Своей будущей мировой славы он, быть может, всё- таки не предвидел. На французском языке были романы тоньше, лучше, совершеннее книг Бальзака. Но ни Стендаль, ни Констан, ни Флобер не имели его мощи и размаха, не оказали на литературу такого влияния, как он. Теперь есть словари, относящиеся к его произведениям, есть специальные исследования, которые верно очень удивили бы его самого. В Англии глубокомысленные комментаторы Суинборна ломали себе головы над тем, что означает его строчка «The splendor of a spirit without blame»[141], — пока сам поэт не объяснил, что он имел в виду коньяк. До столь почтительного внимания комментаторов Бальзак на дожил: его ругали в течение всей его жизни, а ничего не понимавшие люди над ним и издевались. Это было даже не изнанкой славы: это было просто ее составной частью. Смеялись и над его литературными приемами, над тем, что он пишет не по правилам, пишет слишком подробно о всяких мелочах, пишет с вечными отступлениями, с бесконечными описаниями городов, домов, вещей. Он действительно не обладал драгоценным уменьем вычеркивать; но из-за этого художественного недостатка его книги стали энциклопедией французской жизни.
Теперь он, по-видимому, почувствовал, что главное уже сделал, и интерес к тому, что он еще мог бы создать, у него ослабел. Впрочем иногда кое-что писал, но больше по привычке, не слишком стараясь, — как Микеланджело зимой в горах лепил статуи из снега.

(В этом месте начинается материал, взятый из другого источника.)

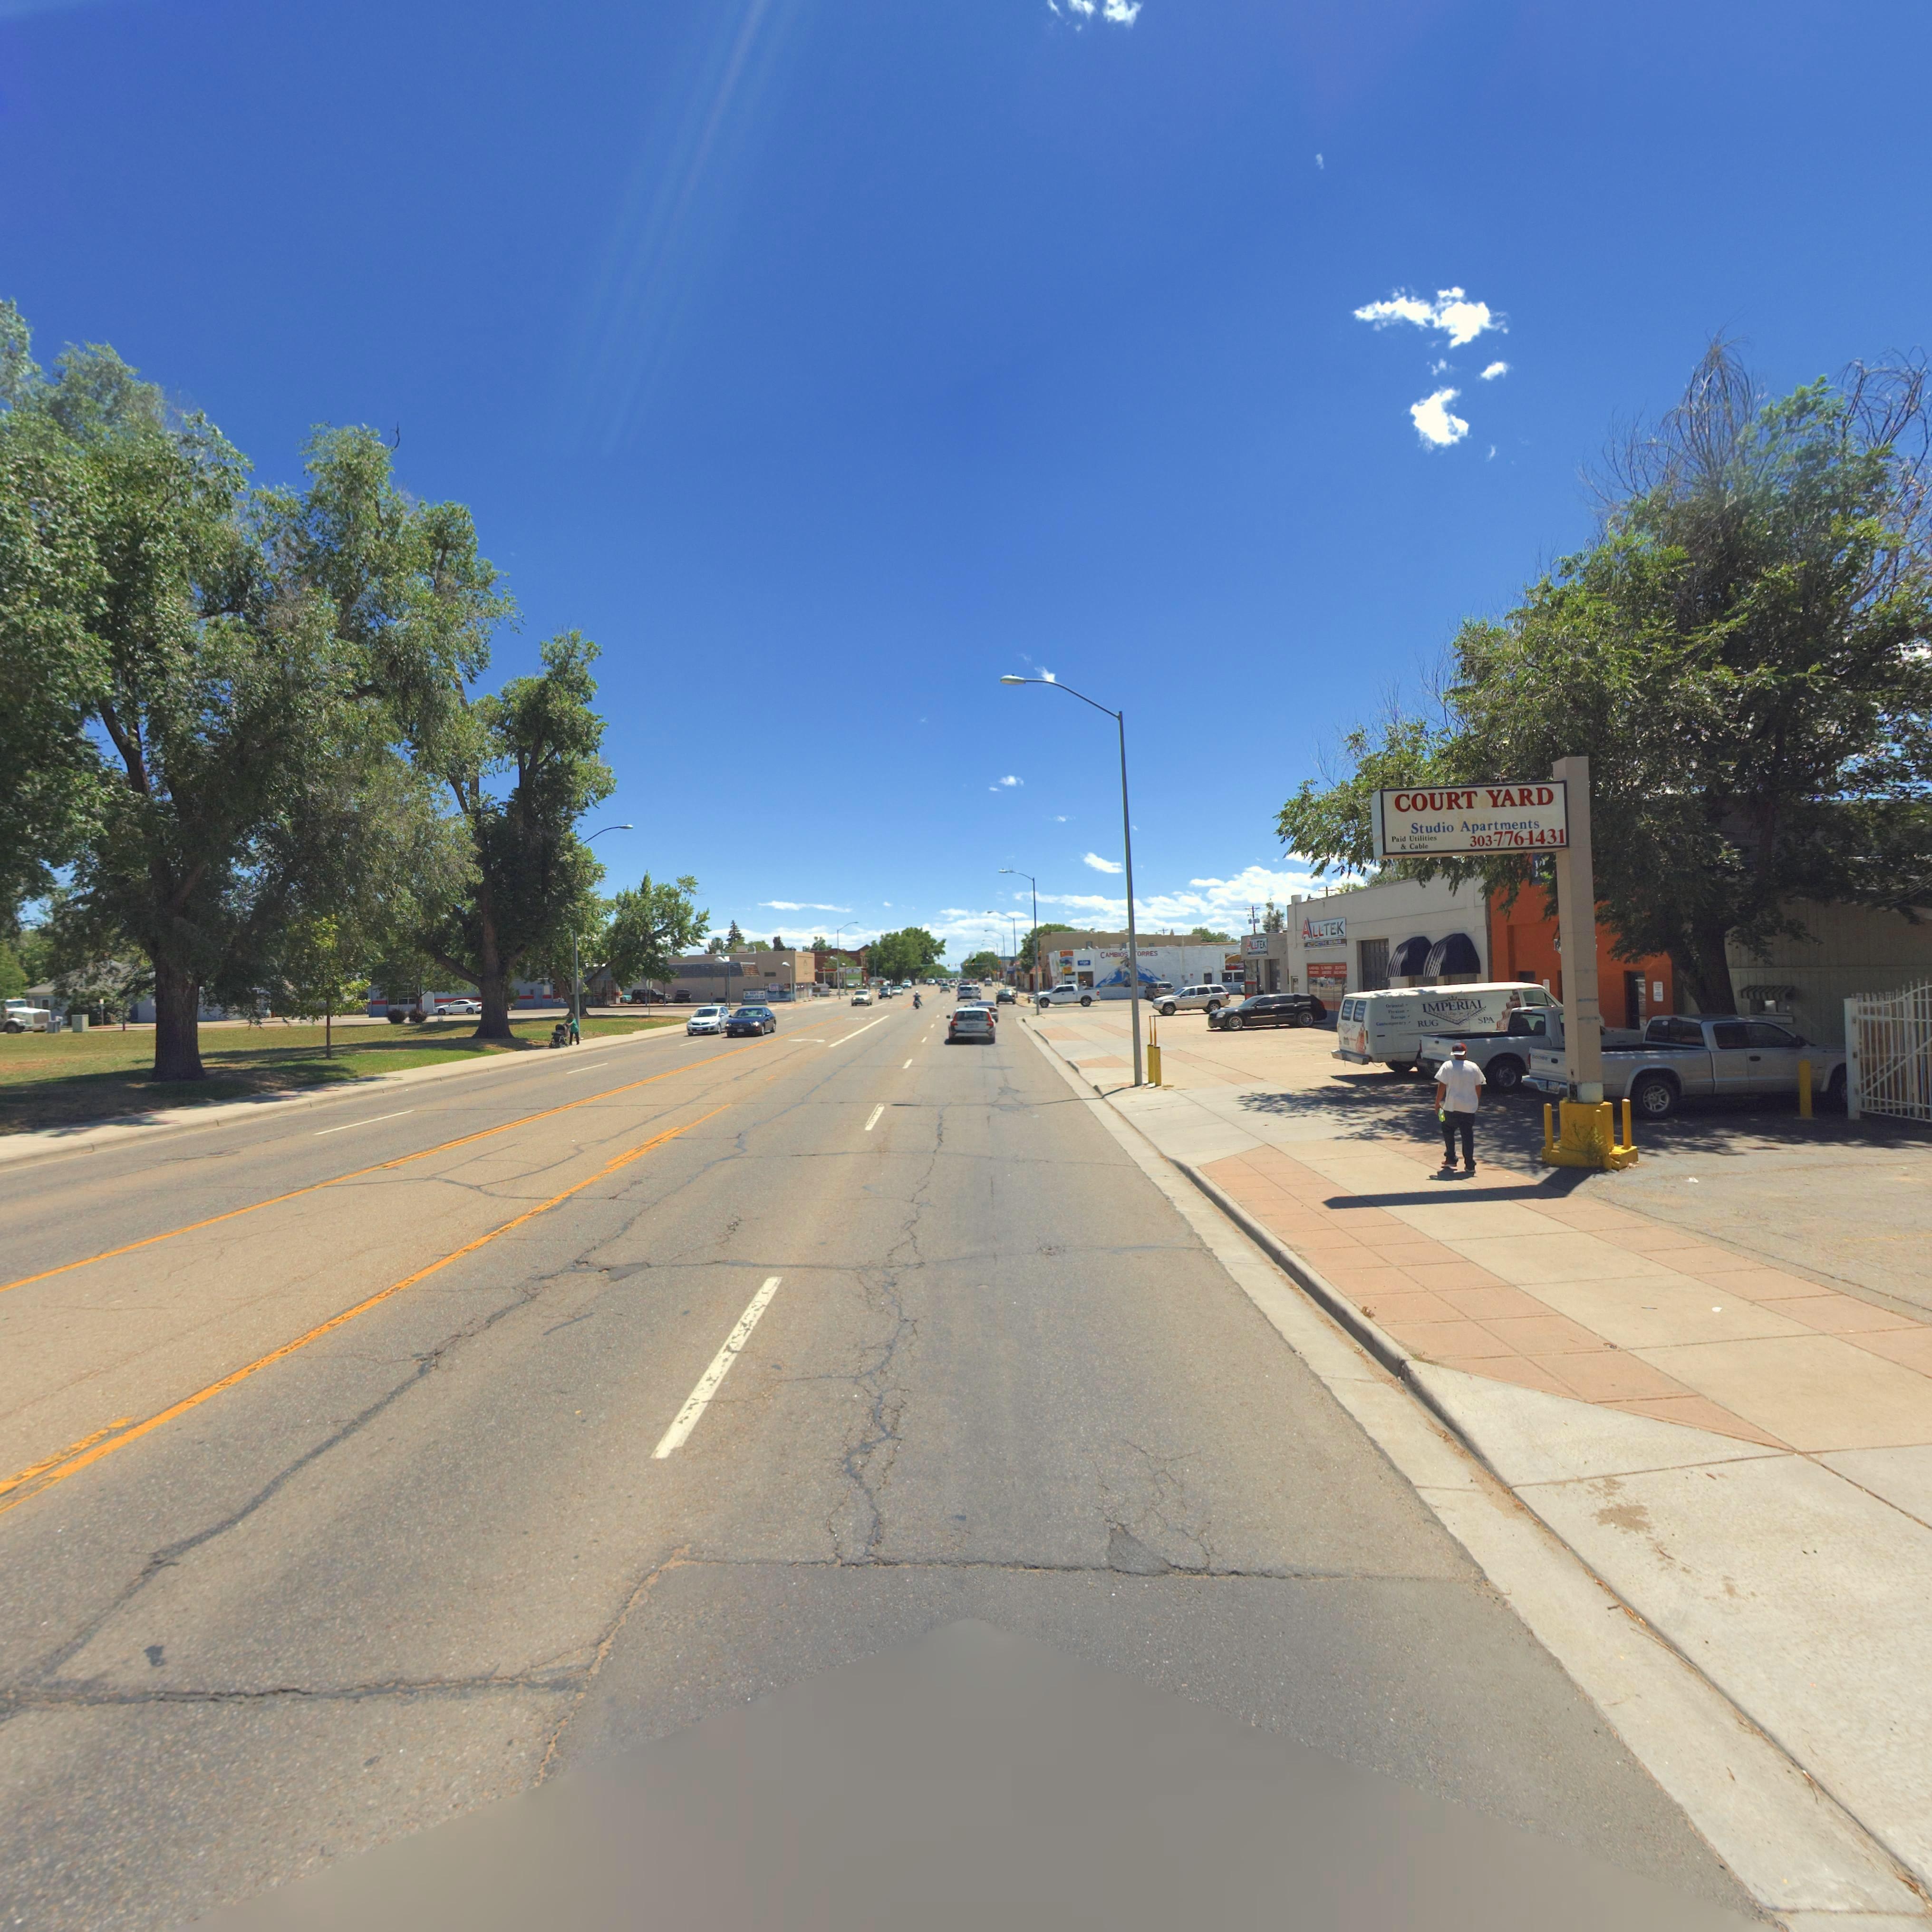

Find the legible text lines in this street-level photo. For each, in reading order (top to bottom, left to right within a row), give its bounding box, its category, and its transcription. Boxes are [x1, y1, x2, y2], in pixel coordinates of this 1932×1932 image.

[1393, 787, 1554, 812] BusinessName: COURT YARD
[1410, 819, 1539, 834] BusinessName: Studio Aparments
[1300, 918, 1344, 940] BusinessName: ALLTEK
[1245, 937, 1266, 950] BusinessName: ALLTEK
[1307, 939, 1341, 946] BusinessName: AUTOMOTIVE REPAIR
[1100, 950, 1158, 958] BusinessName: CAMBIOS *ORRES
[744, 995, 763, 998] BusinessName: MUFFLER CO
[749, 991, 759, 995] BusinessName: KEN'S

В Верховне молено было не очень думать о грозных событиях в мире. В далекую от Петербурга деревню новости приходили менее страшными, — всё смягчалось временем и особенно расстоянием. Он вдобавок газетам никогда не верил и даже не мог к ним относиться серьезно. Журналистов изображал не иначе, как вралями. Один его герой утверждает, что первым газетным лгуном был Бенджамин Франклин, который, «вместе с громоотводом и республикой», изобрел газетную утку и сам этим похвалялся. О политической карьере Бальзак больше не думал. Быть может, отложил ее по недостатку времени и вследствие всё усиливавшейся конкуренции. Так Гитлер говорил в 1937 году, что откладывает писание романов, ибо не уверен, что в этой области сравнится с величайшими из великих.